Write locking in the way down during an operation is the wrong way to go. We don't know if we need those locks until we complete our operation. The retry method is going to be just as fast. The retry, if it is moot is as fast as a read. It will probably fail fast, especially if we read lock, check the size, then upgrade at the first level we need to check for split or merge. There after we can be exclusive, but if that first one has changed, we leave it read and create our subseusent plan, which is probably a do-nothing plan.

Locking for mutation on the way down is the wrong thing. You know it, I know it, and the American people know it. Don't preserve it when you move in a new direction, since it will be convoluted.

Sun Apr 17 02:33:50 CDT 2011

I really need to get this away from the Java code. Looking at it, my mind keeps boggling at the complexity. All those many lines of code to preserve the type information. It really hurts to think of that complexity because it consumed so much of my time and effort.

Sat Apr 16 15:19:40 CDT 2011

Plan to punt to the filesystem on stroage, under the assumption that the filesystem is going to do all things I/O better than I can do in Node.js.

That is, no attempt to split a file into partitions. I will create a file for each tier of the tree.
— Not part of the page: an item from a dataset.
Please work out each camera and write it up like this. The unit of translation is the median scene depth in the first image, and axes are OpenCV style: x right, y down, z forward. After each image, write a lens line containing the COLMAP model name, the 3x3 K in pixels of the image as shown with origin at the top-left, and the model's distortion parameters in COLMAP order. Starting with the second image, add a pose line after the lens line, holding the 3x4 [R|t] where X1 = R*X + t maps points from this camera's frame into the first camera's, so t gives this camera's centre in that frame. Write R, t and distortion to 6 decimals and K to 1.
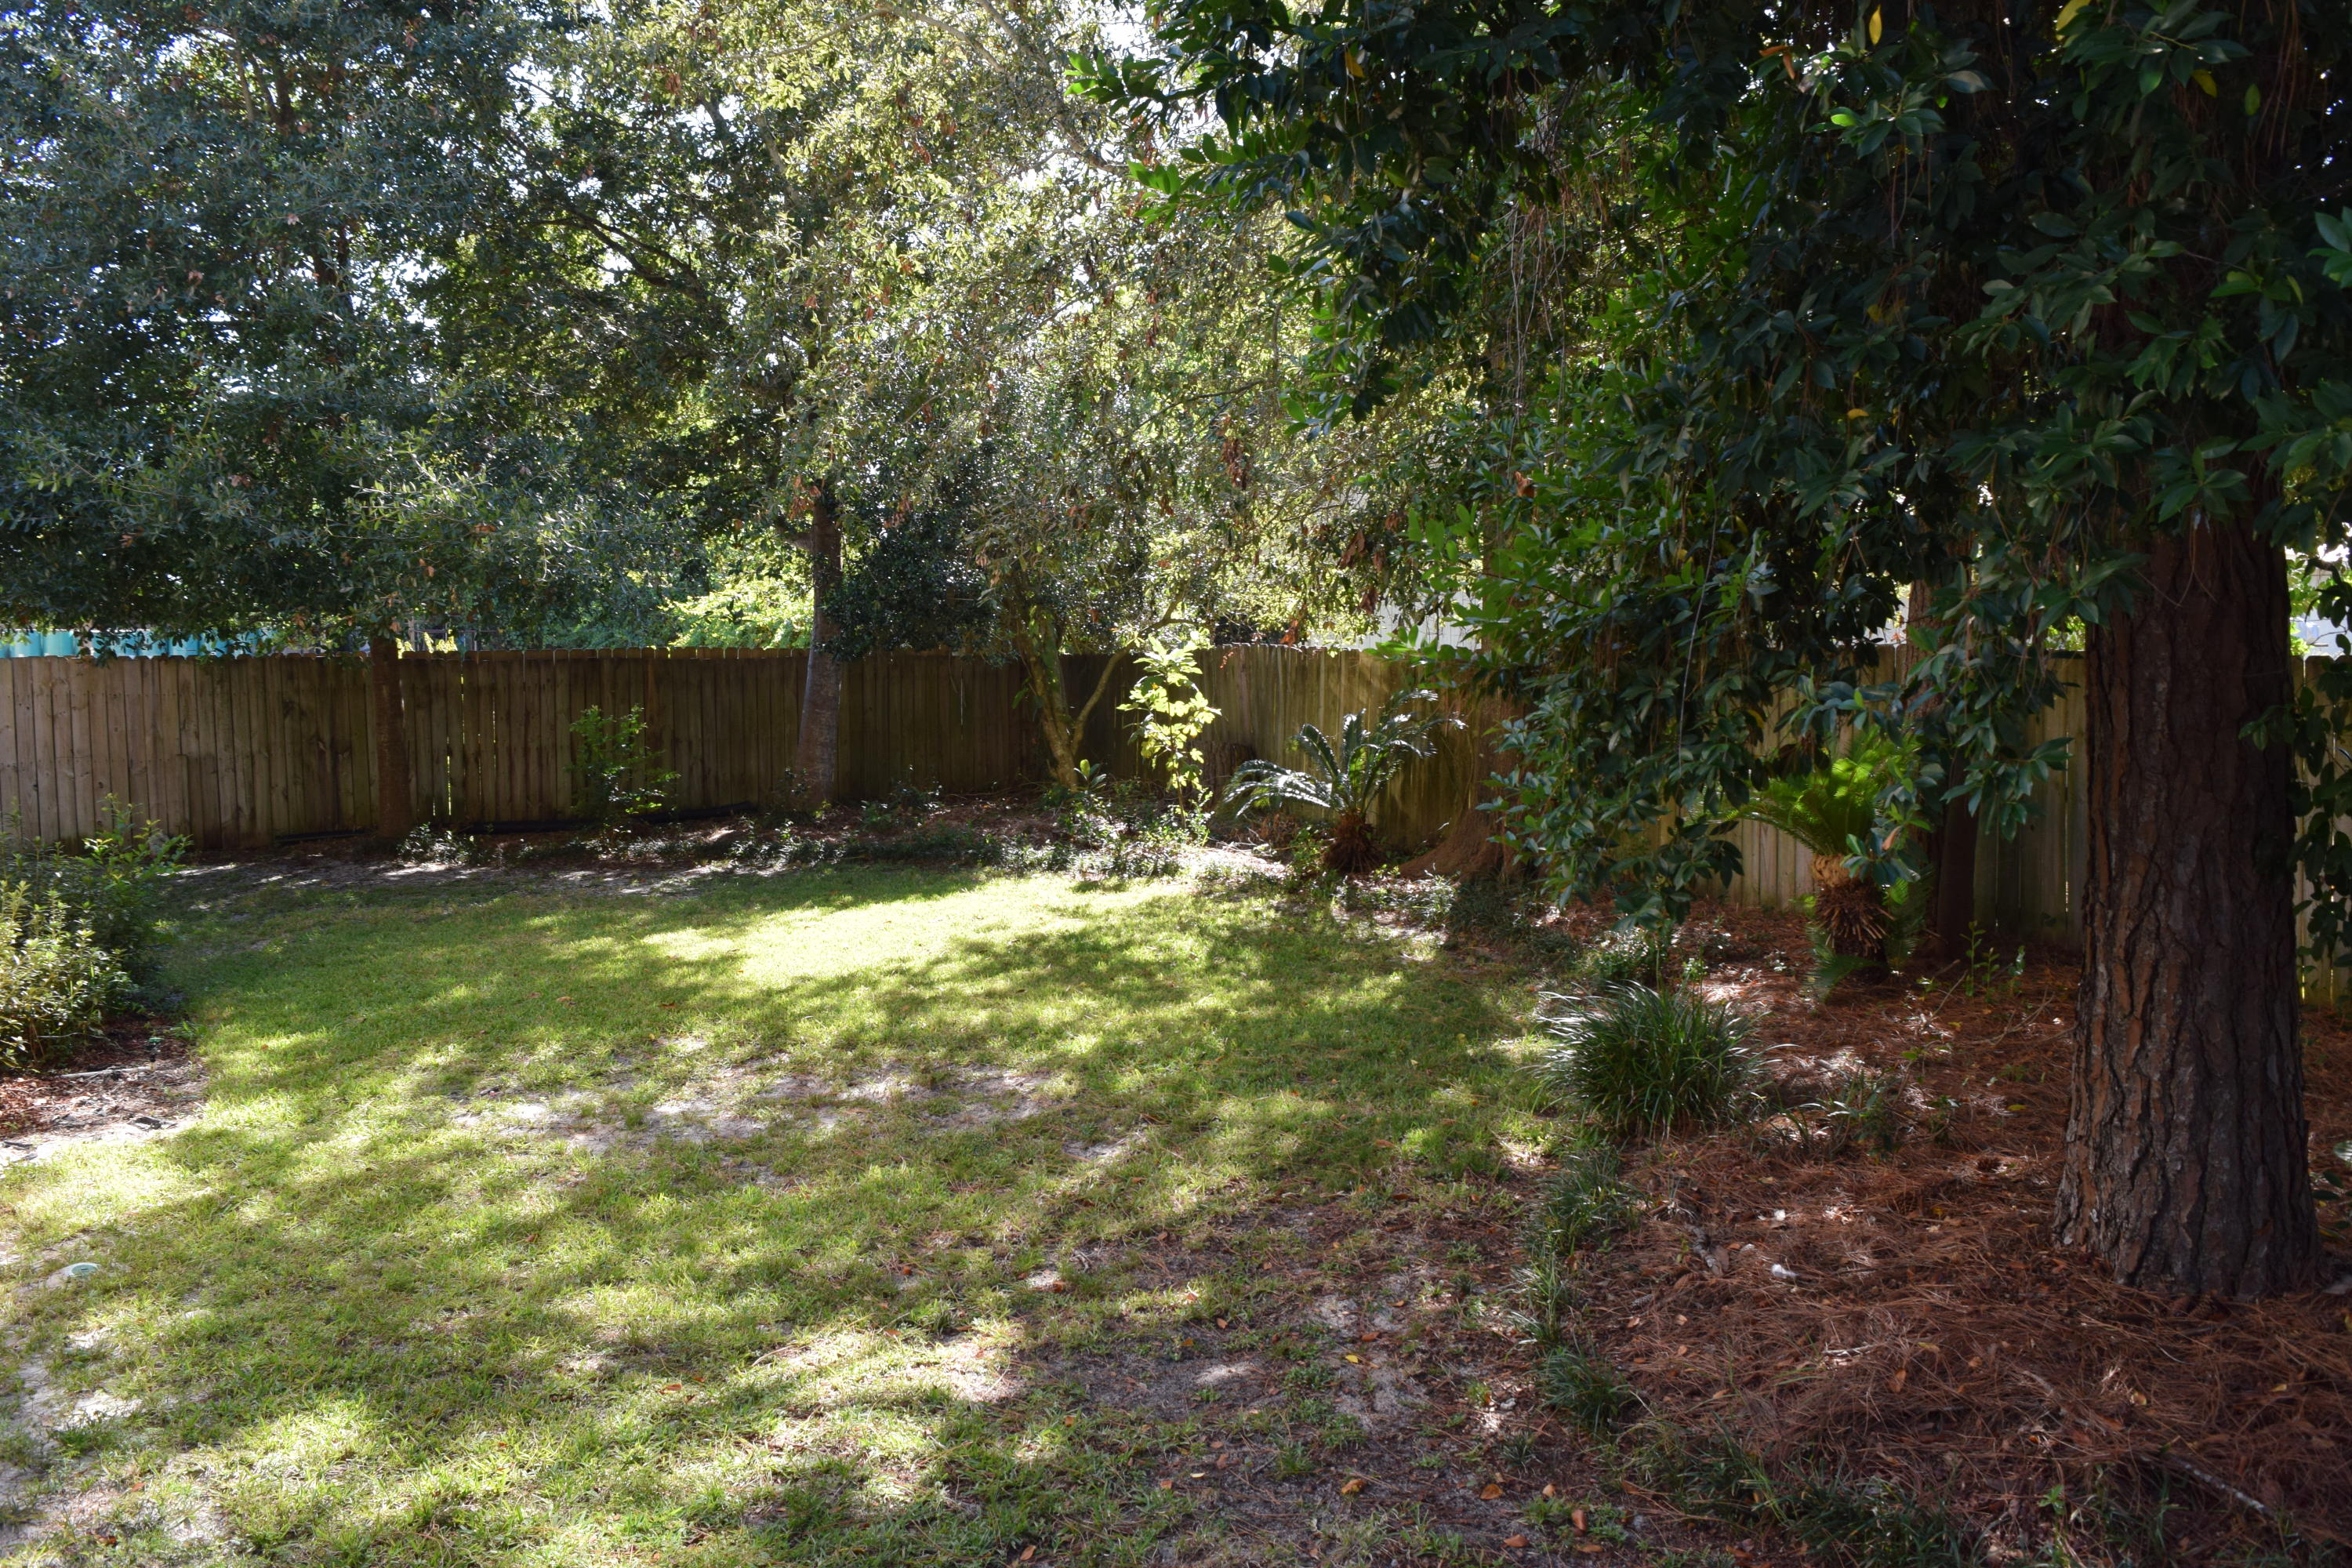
lens RADIAL K [[1857.5, 0, 1169.6], [0, 1857.5, 771.8], [0, 0, 1]] dist [-0.096210, 0.018948]
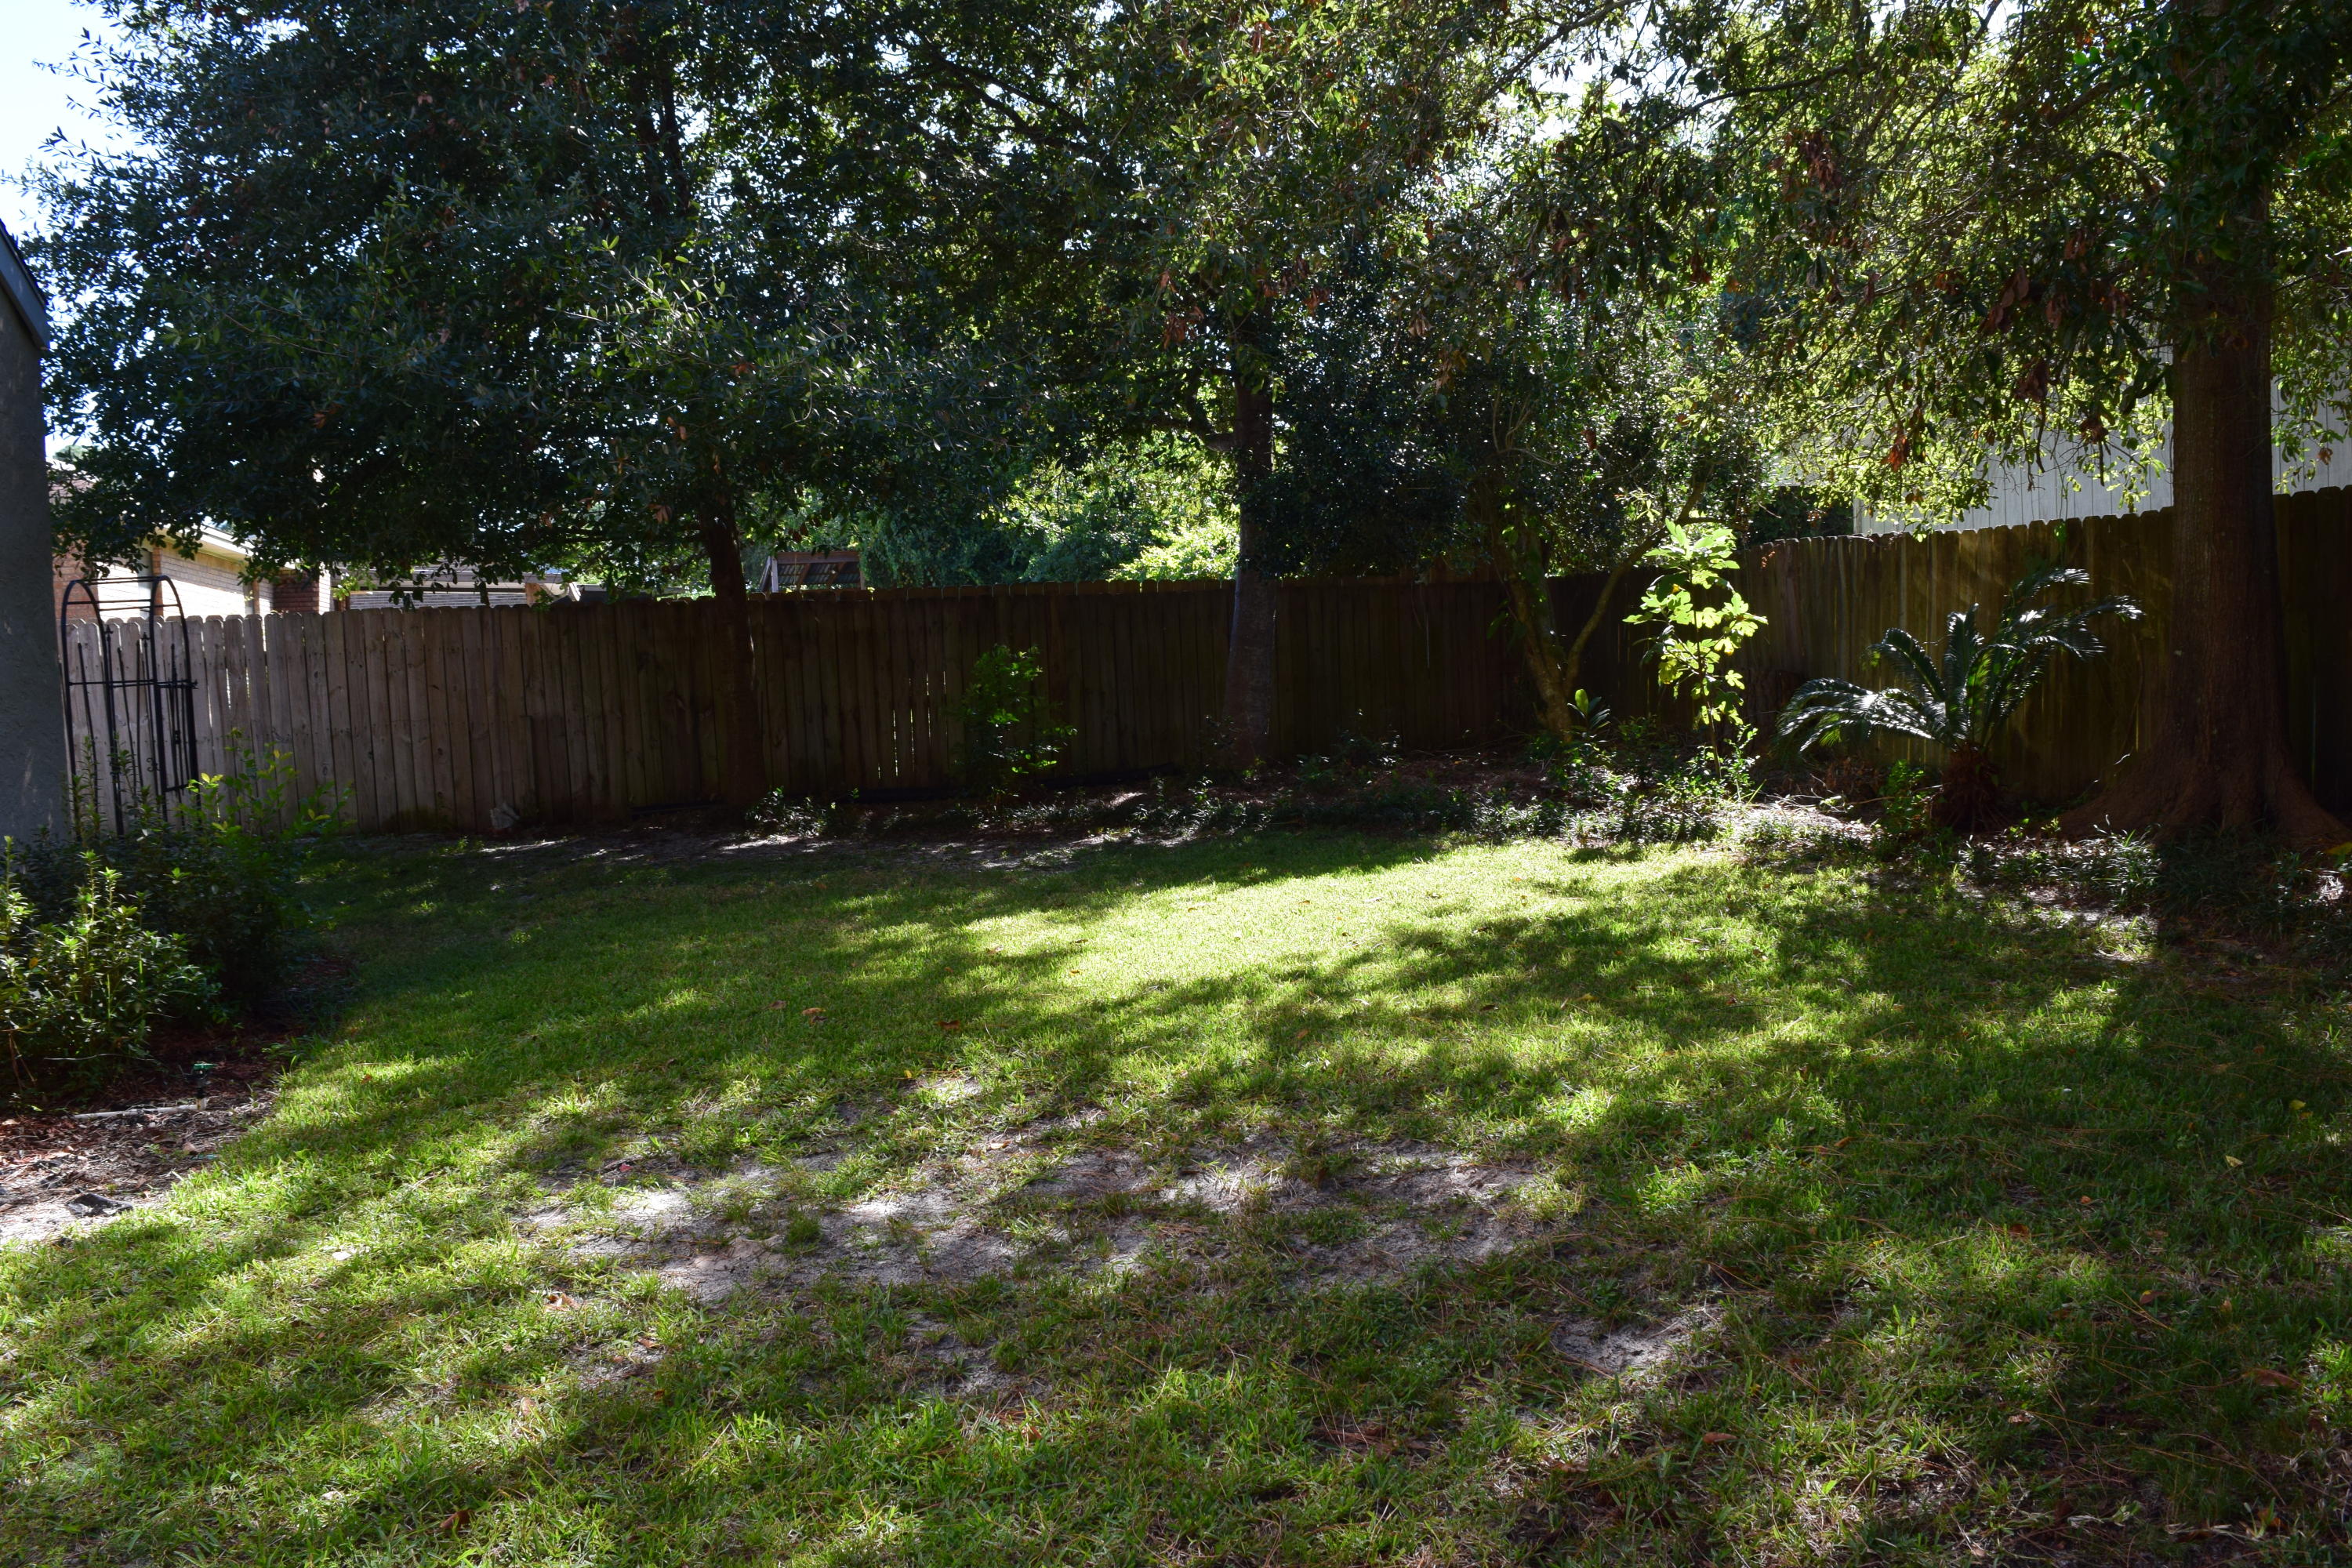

With this, it gets much easier to think about safely writing data. If I have a dozen dirty pages, I can write them out to temp files, then unlink the existing file and rename the temp file.

Or, I could descide that each tier is really a log, and the contents are not sorted in file. Then I can can append records to each file, and delete records by appending a delete operation. The contents are sorted as the tier is read into memory.

That strategy presumes that a failed append will not corrupt the entire file.

That strategy also requires an occasional cleanup, but it also permits tiers with keys and contents of arbitrary length, making for clustered indexes and the like.

The implementation comes close to being a write ahead log in itself. Each append can have a nanosecond timestmap and the last record can have a flag saying it is the last record for the batch. Then we only have to write the tiers from the bottom up, so that this okay flag is actually in top most record written. To determine if a record wrote correctly, we keep a lookup of the okay timestamps at each level. We need to then keep a path to give to the I/O strategy on the way down. That I/O strategy would have to keep track of a next mutation number, and why not just log it when you log everything else?

There was no way for me to think this way when I was implementing in Java.

To vacuum a tier, write out the compressed contents into a new tier with the name tier.tmp. If there is a hard shutdown at this point, on startup discard the temporary tier. When the temp file is witten unlink the original. If there is a hard shutdown now, the missing original tells us that the temp is ready to be put in place. Rename the temp file to the primary file.

Wed Apr 13 03:22:04 CDT 2011

Dear diary,

The threaded version used a read write lock and locked on the way down. Readers can pass through other readers locks, but wait in writers. Writers wait on any lock. The evented version can do the same thing, really, but you'd have to be clever about callbacks. A reader would find a tier that has something going on and would hang a callback in a queue associated with that their and give up the main thread.

All this callbackery is going to be fragile. If there is some problem, the callbacks will all get flushed with an error.